U.S., Pentagon Attention on Iraq Is Long-standing, Rumsfeld Says
By Sgt. 1st Class Kathleen T. Rhem, USA
American Forces Press Service
WASHINGTON, Feb. 12, 2002 President Bush raised public speculation about U.S. military involvement in Iraq when he called that country part of "an axis of evil" during his Jan. 29 State of the Union address.
But Defense Secretary Donald Rumsfeld said today the Pentagon's concerns over Iraq are not a recent shift. "This building has always been attentive, for at least more than a decade now, toward Iraq," Rumsfeld told Pentagon reporters.
He noted that U.S. forces have maintained no-fly zones over northern and southern Iraq and that the United States has continually called on Iraqi dictator Saddam Hussein to allow U.N. weapons inspectors back into Iraq.
Each year that goes by without inspectors in place allows Iraq to develop weapons of mass destruction unchecked, he said.

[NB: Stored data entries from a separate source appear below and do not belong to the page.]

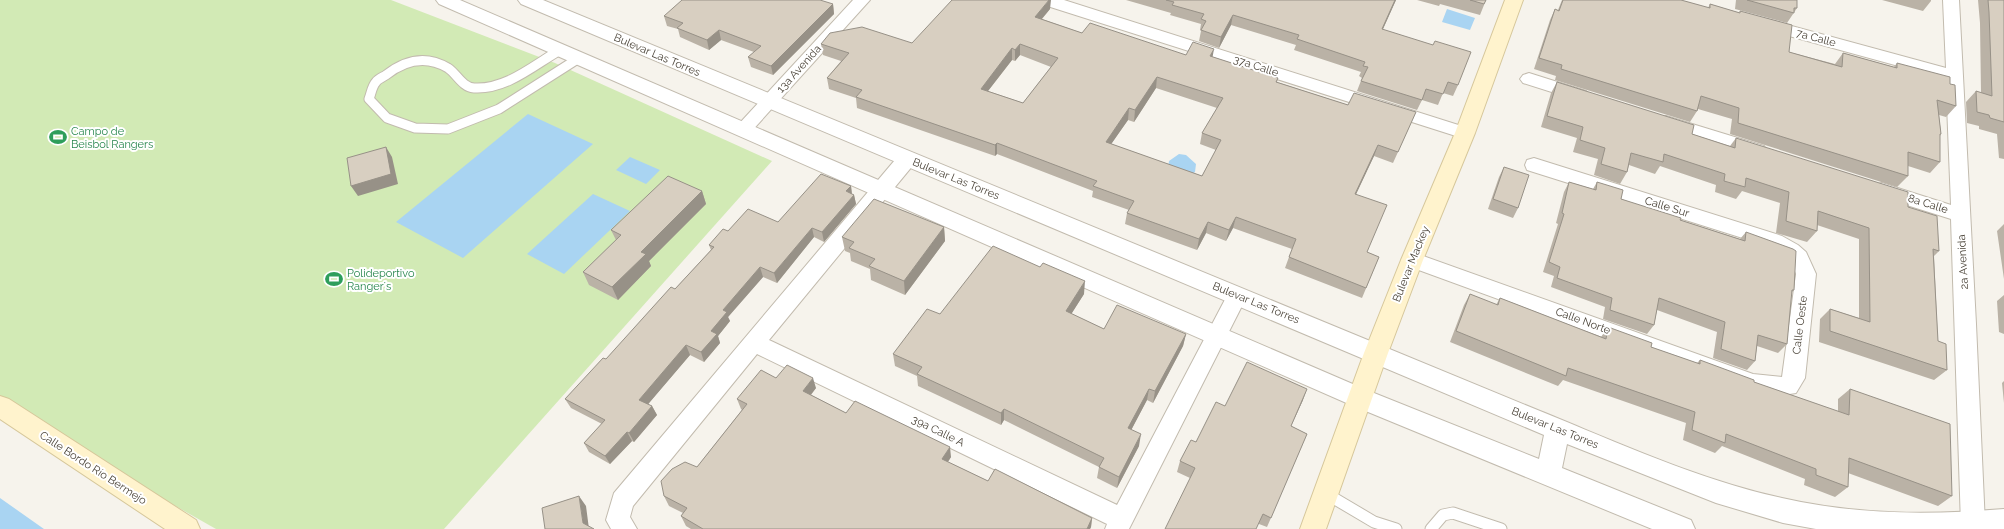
<svg xmlns="http://www.w3.org/2000/svg" width="2004" height="529" font-family="Raleway,sans-serif">
<style>
.green{fill:#d2eab5}
.water{fill:#a9d4f2}
.lines{fill:none;stroke-linecap:round;stroke-linejoin:round}
.service-far1-casing{stroke:#c2bbae;stroke-width:11}
.service-casing{stroke:#c2bbae;stroke-width:13}
.minor-casing{stroke:#c2bbae;stroke-width:2}
.tertiary-casing{stroke:#c2bbae;stroke-width:2}
.secondary-casing{stroke:#d6c79b;stroke-width:2}
.service-far1{stroke:#fff;stroke-width:9}
.service{stroke:#fff;stroke-width:11}
.minor{fill:#fff;fill-rule:evenodd}
.tertiary{fill:#fff;fill-rule:evenodd}
.secondary{fill:#fff3cd;fill-rule:evenodd}
.wall{fill:#bab2a6;fill-rule:evenodd}
.shaded-wall{fill:#979187}
.building{fill:#d8cfc1;stroke:#979187;fill-rule:evenodd}
.labels{text-anchor:middle;dominant-baseline:central;stroke-width:4;stroke-linejoin:round;paint-order:stroke}
.street-label{font-size:11px;fill:#4b4439;stroke:#fff}
.leisure-label{font-size:11px;fill:#27864d;stroke:#fff;text-anchor:start}
</style>
<rect width="100%" height="100%" fill="#f6f3ec"/>
<path class="green" d="M0,0H391L555,63L772,161L444,529H216L98,462L0,396Z"/>
<path class="water" d="M1447,9L1475,18L1470,30L1442,22Z
M528,114L593,144L463,258L396,222Z
M1179,154L1186,155L1196,164L1195,172L1192,174L1168,168L1169,161Z
M630,157L660,170L646,184L616,170Z
M593,194L630,211L564,274L527,254Z
M0,498L44,529H0Z"/>
<g class="lines">
<g class="service-far1-casing">
<path id="service-far1" d="M560,50C534,65 506,90 474,88C462,87 457,74 448,68C426,55 405,60 386,75C383,77 378,79 376,82C372,86 371,94 369,99L387,118L415,128L448,129L499,109L579,58"/>
</g>
<g class="service-casing">
<path id="service" d="M1325,493L1374,522L1396,529
M1431,529L1443,515L1453,513L1501,529"/>
</g>
<g class="minor-casing">
<path id="minor" d="M853,0H870L749,134L743,136L737,134L734,130L737,126Z
M1039,0H1064L1471,129L1474,133L1471,137L1465,139L1459,137L1041,4Z
M1943,0H1959L1976,324L1985,525L1983,529H1963L1961,525L1951,219L1875,195L1873,190L1875,185L1882,183L1951,205L1946,79L1760,28L1758,24L1760,20L1766,19L1946,68Z
M1529,73L1586,91L1589,95L1586,99L1580,101L1523,83L1520,79L1523,75Z
M1666,116L1764,146L1767,151L1764,156L1758,158L1660,126L1657,122L1660,118Z
M907,152L914,154L916,159L914,164L769,340L1117,505L1230,290L1237,288L1244,290L1247,296L1129,529H1105L1107,524L757,354L633,506L630,517L637,529H611L606,520L614,493L900,154Z
M1534,158L1782,236L1798,245L1806,252L1816,274L1805,378L1796,393L1777,396L1753,392L1405,265L1402,260L1405,255L1412,252L1753,374L1782,377L1796,274C1792,259 1781,253 1768,246L1527,170L1525,165L1527,160Z"/>
</g>
<g class="tertiary-casing">
<path id="tertiary" d="M436,0H460L1369,391L1539,459L1544,435L521,4L518,0H543L1540,411C1619,443 1699,480 1782,498C1855,515 1930,515 2004,509V529H1816L1783,523L1716,503L1567,444L1562,468L1691,520L1695,529H1652L1351,405L439,4Z"/>
</g>
<g class="secondary-casing">
<path id="secondary" d="M1505,0H1523L1475,133L1423,260L1388,353L1326,529H1300L1364,353L1401,260L1455,133Z
M0,396L9,399L196,520L200,529H165L0,419Z"/>
</g>
<use href="#service-far1" class="service-far1"/>
<use href="#service" class="service"/>
<use href="#minor" class="minor"/>
<use href="#tertiary" class="tertiary"/>
<use href="#secondary" class="secondary"/>
</g>
<path class="wall" d="M1126,0H1396L1383,29L1458,85L1453,96L1443,93L1438,105L1422,100L1417,110L1357,91L1362,78L1359,76L1361,72L1294,50L1296,45L1231,25L1219,48L1199,41L1201,31L1200,30L1201,24L1170,15L1171,13Z
M1417,0H1486L1480,15L1440,4L1439,6Z
M1562,0H1681L1708,8L1710,4L1740,13V11L1789,52L1835,64L1843,53L1894,67L1897,63L1950,84L1956,106L1946,117L1939,115L1941,134L1940,136V162L1930,173L1908,166V176L1897,187L1730,134L1732,119L1698,109L1697,111L1690,122L1555,80L1556,76L1534,69L1550,20L1555,9L1558,10Z
M1736,0H1797V8L1787,23L1735,9Z
M1882,0H1931V1L1923,11Z
M1978,0H2004V159L1999,158L1997,134L1979,129V126L1967,123L1966,102L1976,91L1981,93L1980,23Z
M833,4L834,14L773,75L751,67L748,57L754,52L721,40L709,50L680,37L678,29L667,26L664,16Z
M1050,9L1042,19L1082,33L1186,55L1213,57L1278,78L1277,82L1348,105L1416,112L1393,163L1374,156L1356,194L1367,252L1379,257L1362,298L1285,268L1289,257L1292,249L1233,228L1226,241L1206,233L1197,250L1125,224L1127,213L1129,210L1092,197L1093,191L997,154L995,156L857,108L856,98L829,89L827,78L841,61L823,55L821,44L912,43ZM1020,55L1051,67L1023,103L988,91L1012,60L1015,61ZM1156,88L1217,108L1202,133L1200,144L1216,150L1202,176L1111,144L1128,120L1134,122Z
M1557,82L1692,134L1730,146L1736,138L1908,207L1939,251L1934,256L1938,341L1947,370L1934,380L1819,342L1820,319L1830,309L1859,318V239L1817,225V231L1807,242L1776,233L1780,203L1742,191L1736,199L1715,192L1716,185L1660,166L1655,174L1629,165L1627,172L1620,184L1594,175L1598,159L1573,152L1577,138L1541,127L1551,93Z
M1504,167L1518,208L1513,218L1488,209L1499,177Z
M1569,182L1593,189L1597,182L1621,199L1680,220L1740,239L1746,232L1794,290L1791,293L1787,344L1778,353L1757,346L1755,361L1747,370L1713,358L1717,332L1657,310L1654,325L1647,334L1603,319L1605,307L1551,287L1554,276L1543,272L1558,224L1556,223L1564,192Z
M851,186L852,194L854,195L856,204L824,242L814,237L777,283L763,277L728,317L730,321L718,336L720,343L704,362L690,355L648,404L652,406L657,415L634,442L632,441L610,464L589,452L584,443L602,424L571,408L565,399L606,359L675,289L711,250L709,245L728,231L778,222Z
M702,191L706,204L649,261L651,266L618,300L589,285L583,272L616,240L611,230Z
M2004,224V279L1997,231Z
M944,227L945,241L905,295L871,280L870,269L851,261L850,253L845,251L842,237Z
M1084,294L1071,314L1104,329L1186,334L1183,346L1153,403L1147,400L1131,430L1139,446L1117,488L1097,478L1099,467L1004,420L1001,425L918,386L917,376L895,366L893,354L940,314Z
M1470,294L1496,305L1500,298L1601,337L1608,327L1651,347L1697,363L1700,360L1754,382L1838,412V399L1850,389L1952,496L1938,506L1848,473V487L1835,497L1804,485L1805,479L1722,446L1715,453L1683,440L1686,423L1563,380L1558,386L1450,342L1464,305Z
M2004,295V334L1999,332L1997,301Z
M776,378L816,388L811,395L846,413L951,457L948,462L988,481L1092,518L1091,527L1090,529H691L686,526L681,516L683,513L669,506L664,496L697,467L742,410L741,409L737,399Z
M2004,381V403L2002,383Z
M1303,400L1291,426L1307,434L1267,527L1259,524L1190,478L1177,472L1180,461L1225,406Z"/>
<path class="shaded-wall" d="M1049,0H1051L1050,9L1034,28L1035,17Z
M1395,0H1396L1378,40L1382,29Z
M833,4L834,14L773,75L771,66Z
M1233,15L1231,25L1219,48L1221,37Z
M719,30L721,40L709,50L707,40Z
M1020,44V55L1015,61V50Z
M1012,48V60L981,100V89Z
M1214,49L1212,60L1210,56Z
M1157,77L1156,88L1134,122L1135,110Z
M1129,108L1128,120L1105,153L1106,142Z
M997,143V154L995,156V145Z
M1378,145L1374,156L1351,205L1355,194Z
M386,147L392,157L398,184L358,196L351,186Z
M851,186L852,196L846,191Z
M702,191L706,204L649,261L651,266L618,300L612,287L641,252Z
M854,195L856,204L824,242L822,232Z
M1236,217L1233,228L1226,241L1229,230Z
M1208,222L1206,233L1197,250L1199,239Z
M944,227L945,241L905,295L904,281Z
M812,228L814,237L777,283L774,273Z
M760,267L763,277L728,317L730,321L718,336L720,343L704,362L701,352L711,331L723,310Z
M1085,281L1084,294L1065,324L1066,311Z
M1186,334L1183,346L1153,403L1155,391Z
M686,345L690,355L644,409L639,400Z
M813,378L816,388L805,402L803,391Z
M1149,389L1147,400L1126,440L1128,428Z
M1307,389L1303,400L1286,437L1291,426Z
M652,406L657,415L634,442L629,433Z
M1004,409V420L1001,425V413Z
M627,432L632,441L610,464L605,456Z
M1141,434L1139,446L1117,488L1119,477Z
M950,447L951,457L943,469L942,459Z
M579,496L586,506L589,529L583,523Z
M1092,518L1091,527L1090,529H1087Z"/>
<path class="building" d="M682,0H820L833,4L771,66L748,57L761,46L719,30L707,40L677,28L683,23L664,16Z
M952,0H1049L1035,17L1082,33L1090,23L1186,55L1193,42L1214,49L1210,56L1278,78L1276,82L1348,105L1354,93L1416,112L1398,152L1378,145L1355,194L1387,205L1367,252L1379,257L1366,288L1289,257L1296,239L1236,217L1229,230L1208,222L1199,239L1127,213L1134,201L1093,186L1097,181L997,143L995,145L856,97L862,90L827,78L849,53L821,44L830,33L862,27L912,43ZM1020,44L1058,58L1023,103L981,89L1012,48L1015,50ZM1157,77L1223,98L1202,133L1221,140L1202,176L1106,142L1129,108L1135,110Z
M1166,0H1395L1382,29L1433,45L1435,41L1471,52L1458,85L1448,82L1443,94L1426,89L1422,100L1361,81L1368,67L1363,66L1365,62L1297,39L1299,35L1233,15L1221,37L1201,30L1206,21L1201,19L1204,14L1172,5L1174,2Z
M1470,0H1486L1484,4Z
M1563,0H1681L1710,8V4L1740,13V11L1792,25L1789,52L1842,67L1843,53L1897,68V63L1950,77V84L1955,85L1956,106L1937,100L1941,134H1940V162L1908,152V176L1738,123L1739,108L1701,96L1697,111L1561,69L1562,65L1539,58L1555,9L1559,11Z
M1747,0H1797V8H1794V13Z
M1988,0H2004V122L1990,118L1989,115L1977,112L1976,91L1992,96L1989,12Z
M1557,82L1694,125L1692,134L1735,148L1736,138L1908,192V207L1937,216L1939,251L1933,249L1938,341L1946,344L1947,370L1830,331V309L1870,322L1869,228L1818,211L1817,231L1786,221L1789,192L1746,178L1745,187L1724,181L1725,174L1664,154L1663,162L1631,153L1627,172L1601,164L1605,148L1580,140L1583,127L1547,116Z
M386,147L391,174L351,186L347,158Z
M1504,167L1529,175L1518,208L1493,199Z
M821,174L851,186L846,191L854,195L822,232L812,228L774,273L760,267L723,310L727,312L711,331L717,334L701,352L686,345L639,400L652,406L629,433L627,432L605,456L584,443L605,420L565,399L603,358L606,359L671,287L675,289L714,247L709,245L723,229L728,231L748,209L778,222Z
M668,176L702,191L641,252L646,254L612,287L583,272L621,235L611,230Z
M1569,182L1596,190L1597,182L1623,190L1621,199L1681,218L1680,220L1745,241L1746,232L1793,249L1796,251L1794,290H1792L1787,344L1758,335L1755,361L1721,349L1725,322L1659,298L1654,325L1610,310L1612,298L1557,278L1560,267L1549,262L1564,214L1562,213Z
M874,199L944,227L904,281L869,266L875,259L849,248L854,242L842,237Z
M993,246L1040,267L1043,263L1085,281L1066,311L1104,329L1117,305L1186,334L1155,391L1149,389L1128,428L1141,434L1119,477L1099,467L1104,458L1004,409L1001,413L917,374L922,367L893,354L927,309L940,314Z
M1470,294L1498,305L1500,298L1606,339L1608,327L1652,343L1651,347L1700,364V360L1754,380V382L1849,415L1850,389L1950,424L1952,496L1849,458L1848,487L1816,475V469L1726,434L1725,443L1692,430L1695,412L1568,368L1566,376L1456,331Z
M1247,362L1307,389L1291,426L1307,434L1271,518L1263,514L1256,529H1165L1195,468L1180,461L1191,440L1196,442L1216,402L1225,406Z
M787,365L813,378L803,391L846,413L855,401L950,447L942,459L988,481L995,469L1092,518L1087,529H703L681,516L687,508L664,496L661,481L672,469L685,462L697,467L747,404L737,399L761,370L776,378Z
M579,496L583,523L594,529H545L542,508Z"/>
<defs>
<g id="stadium-bare" transform="scale(1.38)"><path d="M0-5a6.5 5 0 1 0 0 10a6.5 5 0 1 0 0-10ZM-3.5-1.8h7v3.6h-7Z" fill="#2e9e5b" stroke="#fff" stroke-width="2.5" paint-order="stroke"/></g>
</defs>
<g fill-rule="evenodd">
<use href="#stadium-bare" x="58" y="137"/>
<use href="#stadium-bare" x="334" y="279"/>
</g>
<g class="labels">
<g class="street-label">
<text transform="translate(1816 38) rotate(15)">7a Calle</text>
<text transform="translate(657 55) rotate(23)">Bulevar Las Torres</text>
<text transform="translate(1256 66) rotate(18)">37a Calle</text>
<text transform="translate(799 69) rotate(-48)">13a Avenida</text>
<text transform="translate(956 179) rotate(22)">Bulevar Las Torres</text>
<text transform="translate(1928 204) rotate(17)">8a Calle</text>
<text transform="translate(1667 207) rotate(17)">Calle Sur</text>
<text transform="translate(1963 262) rotate(-93)">2a Avenida</text>
<text transform="translate(1411 264) rotate(-68)">Bulevar Mackey</text>
<text transform="translate(1256 303) rotate(22)">Bulevar Las Torres</text>
<text transform="translate(1583 321) rotate(20)">Calle Norte</text>
<text transform="translate(1800 325) rotate(-83)">Calle Oeste</text>
<text transform="translate(1555 428) rotate(22)">Bulevar Las Torres</text>
<text transform="translate(938 431) rotate(26)">39a Calle A</text>
<text transform="translate(93 468) rotate(33)">Calle Bordo Río Bermejo</text>
</g>
<g class="leisure-label">
<text x="71" y="131">Campo de<tspan x="71" dy="13">Beisbol Rangers</tspan></text>
<text x="347" y="273">Polideportivo<tspan x="347" dy="13">Ranger´s</tspan></text>
</g>
</g>
</svg>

The world moves closer to a time when Iraq will develop its weapons in a form that can make them increasing threats as time passes, Rumsfeld said.
Technological advances make it more likely that Iraq has obtained materials for weapons of mass destruction, Rumsfeld explained, noting that sanctions historically tend to weaken over time.
"As those sanctions are relaxed and as dual-use capabilities flow into that country, their capability is restored in terms of their ability to impose harm on their neighbors or threaten others," he said.
Iraq is on the minds of the American people more in recent months because Sept. 11 "reminded the world and the United States that terrorist networks exist," the secretary said.
Intelligence information has shown U.S. officials that terrorists have actively sought chemical, biological and radiation capabilities, Rumsfeld said. "We know that Iraq has those (and) I don't think it has a neighbor that it wishes well."
Rumsfeld wouldn't speculate, however, on U.S. military involvement in bringing about a change of regime in Iraq.
"The timing and whether or not anything is done in that respect with any country that is for the president and the country to make those judgments," he said. "It's not for me to express views on that."